» **WORK INSTRUCTIONS**
The listing that follows is to be output in full and without change.

» **RECORDS FOR THE TASK**
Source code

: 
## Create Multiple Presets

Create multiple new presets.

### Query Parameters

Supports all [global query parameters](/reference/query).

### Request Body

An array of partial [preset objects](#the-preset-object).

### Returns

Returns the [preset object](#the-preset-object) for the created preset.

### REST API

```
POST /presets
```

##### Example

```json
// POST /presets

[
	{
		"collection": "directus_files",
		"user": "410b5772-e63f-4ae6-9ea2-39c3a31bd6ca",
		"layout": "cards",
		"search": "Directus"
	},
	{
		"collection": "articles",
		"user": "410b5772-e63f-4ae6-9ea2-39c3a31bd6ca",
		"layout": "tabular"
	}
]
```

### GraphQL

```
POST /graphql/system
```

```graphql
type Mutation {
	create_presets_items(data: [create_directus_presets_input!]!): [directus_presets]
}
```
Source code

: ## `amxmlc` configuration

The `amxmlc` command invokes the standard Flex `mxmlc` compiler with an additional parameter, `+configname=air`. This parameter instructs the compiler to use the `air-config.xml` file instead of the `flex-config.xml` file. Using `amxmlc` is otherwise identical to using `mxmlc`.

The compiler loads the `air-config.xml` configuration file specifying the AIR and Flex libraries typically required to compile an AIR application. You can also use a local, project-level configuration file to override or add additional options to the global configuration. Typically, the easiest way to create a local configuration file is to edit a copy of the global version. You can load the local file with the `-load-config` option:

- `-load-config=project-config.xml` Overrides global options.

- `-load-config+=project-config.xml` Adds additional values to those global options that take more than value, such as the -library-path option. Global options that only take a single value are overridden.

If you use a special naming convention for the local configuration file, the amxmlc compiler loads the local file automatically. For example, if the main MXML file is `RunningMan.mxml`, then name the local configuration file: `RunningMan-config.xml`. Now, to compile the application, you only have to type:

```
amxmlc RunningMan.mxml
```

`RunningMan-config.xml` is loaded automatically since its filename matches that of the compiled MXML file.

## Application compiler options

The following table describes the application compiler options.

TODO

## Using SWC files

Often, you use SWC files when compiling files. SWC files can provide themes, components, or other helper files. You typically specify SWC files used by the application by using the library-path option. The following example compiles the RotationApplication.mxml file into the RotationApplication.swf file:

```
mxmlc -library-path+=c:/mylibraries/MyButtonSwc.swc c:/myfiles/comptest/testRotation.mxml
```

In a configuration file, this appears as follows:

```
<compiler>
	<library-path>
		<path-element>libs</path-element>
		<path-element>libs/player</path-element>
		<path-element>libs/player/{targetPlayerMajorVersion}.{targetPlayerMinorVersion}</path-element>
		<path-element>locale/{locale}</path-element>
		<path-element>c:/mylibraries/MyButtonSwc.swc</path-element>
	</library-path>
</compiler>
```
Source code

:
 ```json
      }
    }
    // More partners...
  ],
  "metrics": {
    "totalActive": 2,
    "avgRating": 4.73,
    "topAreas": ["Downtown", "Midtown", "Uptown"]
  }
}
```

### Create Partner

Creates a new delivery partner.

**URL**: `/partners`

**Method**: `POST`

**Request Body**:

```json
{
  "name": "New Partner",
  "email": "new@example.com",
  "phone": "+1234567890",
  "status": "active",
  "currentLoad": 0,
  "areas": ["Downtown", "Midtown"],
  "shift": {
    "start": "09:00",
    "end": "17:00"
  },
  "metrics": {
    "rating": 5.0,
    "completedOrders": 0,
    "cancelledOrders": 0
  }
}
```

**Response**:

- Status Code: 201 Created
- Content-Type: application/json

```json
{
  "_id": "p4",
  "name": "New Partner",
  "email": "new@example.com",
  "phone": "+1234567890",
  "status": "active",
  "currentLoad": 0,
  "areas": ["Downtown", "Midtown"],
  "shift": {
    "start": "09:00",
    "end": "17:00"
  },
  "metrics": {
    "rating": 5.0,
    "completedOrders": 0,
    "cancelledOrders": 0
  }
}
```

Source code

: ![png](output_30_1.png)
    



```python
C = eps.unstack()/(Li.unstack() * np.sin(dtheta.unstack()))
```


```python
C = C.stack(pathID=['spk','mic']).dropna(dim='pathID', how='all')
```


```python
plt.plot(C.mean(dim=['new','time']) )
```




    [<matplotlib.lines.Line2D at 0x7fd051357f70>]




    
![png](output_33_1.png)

» **WRITTEN RESPONSE**
Source code

: 
## Create Multiple Presets

Create multiple new presets.

### Query Parameters

Supports all [global query parameters](/reference/query).

### Request Body

An array of partial [preset objects](#the-preset-object).

### Returns

Returns the [preset object](#the-preset-object) for the created preset.

### REST API

```
POST /presets
```

##### Example

```json
// POST /presets

[
	{
		"collection": "directus_files",
		"user": "410b5772-e63f-4ae6-9ea2-39c3a31bd6ca",
		"layout": "cards",
		"search": "Directus"
	},
	{
		"collection": "articles",
		"user": "410b5772-e63f-4ae6-9ea2-39c3a31bd6ca",
		"layout": "tabular"
	}
]
```

### GraphQL

```
POST /graphql/system
```

```graphql
type Mutation {
	create_presets_items(data: [create_directus_presets_input!]!): [directus_presets]
}
```
Source code

: ## `amxmlc` configuration

The `amxmlc` command invokes the standard Flex `mxmlc` compiler with an additional parameter, `+configname=air`. This parameter instructs the compiler to use the `air-config.xml` file instead of the `flex-config.xml` file. Using `amxmlc` is otherwise identical to using `mxmlc`.

The compiler loads the `air-config.xml` configuration file specifying the AIR and Flex libraries typically required to compile an AIR application. You can also use a local, project-level configuration file to override or add additional options to the global configuration. Typically, the easiest way to create a local configuration file is to edit a copy of the global version. You can load the local file with the `-load-config` option:

- `-load-config=project-config.xml` Overrides global options.

- `-load-config+=project-config.xml` Adds additional values to those global options that take more than value, such as the -library-path option. Global options that only take a single value are overridden.

If you use a special naming convention for the local configuration file, the amxmlc compiler loads the local file automatically. For example, if the main MXML file is `RunningMan.mxml`, then name the local configuration file: `RunningMan-config.xml`. Now, to compile the application, you only have to type:

```
amxmlc RunningMan.mxml
```

`RunningMan-config.xml` is loaded automatically since its filename matches that of the compiled MXML file.

## Application compiler options

The following table describes the application compiler options.

TODO

## Using SWC files

Often, you use SWC files when compiling files. SWC files can provide themes, components, or other helper files. You typically specify SWC files used by the application by using the library-path option. The following example compiles the RotationApplication.mxml file into the RotationApplication.swf file:

```
mxmlc -library-path+=c:/mylibraries/MyButtonSwc.swc c:/myfiles/comptest/testRotation.mxml
```

In a configuration file, this appears as follows:

```
<compiler>
	<library-path>
		<path-element>libs</path-element>
		<path-element>libs/player</path-element>
		<path-element>libs/player/{targetPlayerMajorVersion}.{targetPlayerMinorVersion}</path-element>
		<path-element>locale/{locale}</path-element>
		<path-element>c:/mylibraries/MyButtonSwc.swc</path-element>
	</library-path>
</compiler>
```
Source code

:
 ```json
      }
    }
    // More partners...
  ],
  "metrics": {
    "totalActive": 2,
    "avgRating": 4.73,
    "topAreas": ["Downtown", "Midtown", "Uptown"]
  }
}
```

### Create Partner

Creates a new delivery partner.

**URL**: `/partners`

**Method**: `POST`

**Request Body**:

```json
{
  "name": "New Partner",
  "email": "new@example.com",
  "phone": "+1234567890",
  "status": "active",
  "currentLoad": 0,
  "areas": ["Downtown", "Midtown"],
  "shift": {
    "start": "09:00",
    "end": "17:00"
  },
  "metrics": {
    "rating": 5.0,
    "completedOrders": 0,
    "cancelledOrders": 0
  }
}
```

**Response**:

- Status Code: 201 Created
- Content-Type: application/json

```json
{
  "_id": "p4",
  "name": "New Partner",
  "email": "new@example.com",
  "phone": "+1234567890",
  "status": "active",
  "currentLoad": 0,
  "areas": ["Downtown", "Midtown"],
  "shift": {
    "start": "09:00",
    "end": "17:00"
  },
  "metrics": {
    "rating": 5.0,
    "completedOrders": 0,
    "cancelledOrders": 0
  }
}
```

Source code

: ![png](output_30_1.png)
    



```python
C = eps.unstack()/(Li.unstack() * np.sin(dtheta.unstack()))
```


```python
C = C.stack(pathID=['spk','mic']).dropna(dim='pathID', how='all')
```


```python
plt.plot(C.mean(dim=['new','time']) )
```




    [<matplotlib.lines.Line2D at 0x7fd051357f70>]




    
![png](output_33_1.png)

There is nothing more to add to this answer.